Text excerpt
○ ○ ○ ○ ○ ○ ○

FAQ
Hello everybody i am trying to encode a file string of an upload file and i
am facing some problems with the first part of the file. When i open
directly and try to decode the file the error is this:
`UnicodeDecodeError: 'utf8' codec can't decode byte 0xff in position 0:
unexpected code byte` here is the first part of the file:
`\xff\xd8\xff\xe0\x00\x10JFIF\x00\x01\x01\x00\x00\x01\x00\x01\x00\x00\xff\xdb\x00C\x00\x08\x06\x06\x07\x06\x05\x08\x07\x07\x07\t\t\x08\n\x0c\x14\r\x0c\x0b\x0b\x0c`
but when i try to encode the file in the server the encode change the parts
of the file and the result is
this:`\xc3\xbf\xc3\x98\xc3\xbf\xc3\xa0\x00\x10JFIF` without say that the
file doesn 't save correctly.

Any ideas?
-------------- next part --------------
An HTML attachment was scrubbed...
URL: <http://mail.python.org/pipermail/python-list/attachments/20101010/96be66e3/attachment.html>

Search Discussions

  • Chris Rebert at Oct 10, 2010 at 7:08 pm

    On Sun, Oct 10, 2010 at 10:25 AM, wrote:
    Hello everybody i am trying to encode a file string of an upload file and i
    am facing some problems with the first part of the file. When i open
    directly and try to decode the file the error is this: `UnicodeDecodeError:
    'utf8' codec can't decode byte 0xff in position 0: unexpected code byte`
    here is the first part of the file:
    `\xff\xd8\xff\xe0\x00\x10JFIF\x00\x01\x01\x00\x00\x01\x00\x01\x00\x00\xff\xdb\x00C\x00\x08\x06\x06\x07\x06\x05\x08\x07\x07\x07\t\t\x08\n\x0c\x14\r\x0c\x0b\x0b\x0c`
    but when i try to encode the file in the server the encode change the parts
    of the file and the result is
    this:`\xc3\xbf\xc3\x98\xc3\xbf\xc3\xa0\x00\x10JFIF` without say that the
    file doesn 't save correctly.

○ ○ ○ ○ ○ ○ ○

Task list
1: In the thread about encoding an uploaded file, which byte and which position does the decode error name?
2: In the thread about encoding an uploaded file, list in order each two-byte sequence beginning with \xc3 in the result produced by encoding on the server.
3: Carry on the thread about encoding an uploaded file, starting after its last line.
The data that comes next has nothing to do with the thread about encoding an uploaded file.

Data shown

○ ○ ○ ○ ○ ○ ○

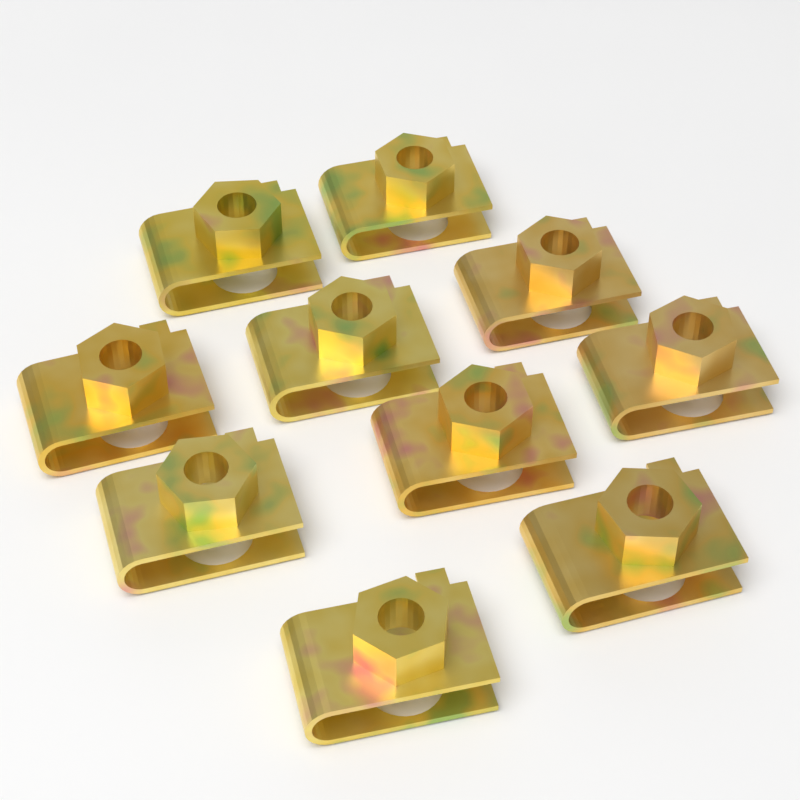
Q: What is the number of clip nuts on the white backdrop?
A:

○ ○ ○ ○ ○ ○ ○

Results by task
1: Byte 0xff at position 0.

2: \xc3\xbf, \xc3\x98, \xc3\xbf, \xc3\xa0

3:
    Any ideas?
    Judging by the "\xff\xe0" and "JFIF", you're dealing with a JFIF file,
    which is binary, and thus you shouldn't be encoding/decoding it in the
    first place. Just write the byte string directly to a file (being sure
    to include "b" in the `mode` argument to open() when opening the file)
    without any further processing.

    Cheers,
    Chris
  • Almar Klein at Oct 10, 2010 at 8:28 pm
    Hi,

    please tell us what you are trying to do. Encoding (with UTF-8) is a method
    to convert a Unicode string to a sequence of bytes. Decoding does the
    reverse.


    When i open
    directly and try to decode the file the error is this: `UnicodeDecodeError:
    'utf8' codec can't decode byte 0xff in position 0: unexpected code byte`
    This means the series of byte that you are trying to convert to a string is
    not valid UTF-8. It can't be, because it would not contain 0xff or 0xfe
    bytes.


    but when i try to encode the file in the server the encode change the parts
    of the file and the result is
    this:`\xc3\xbf\xc3\x98\xc3\xbf\xc3\xa0\x00\x10JFIF` without say that the
    So here you *encode* the file, not decoding it.

    Almar
    -------------- next part --------------
    An HTML attachment was scrubbed...
    URL: <http://mail.python.org/pipermail/python-list/attachments/20101010/f139d6b8/attachment.html>
  • Hidura at Oct 10, 2010 at 9:01 pm
    I try to encode a binary file what was upload to a server and is
    extract from the wsgi.input of the environ and comes as an unicode
    string.

    2010/10/10, Almar Klein <almar.klein at gmail.com>:
    Hi,

    please tell us what you are trying to do. Encoding (with UTF-8) is a method
    to convert a Unicode string to a sequence of bytes. Decoding does the
    reverse.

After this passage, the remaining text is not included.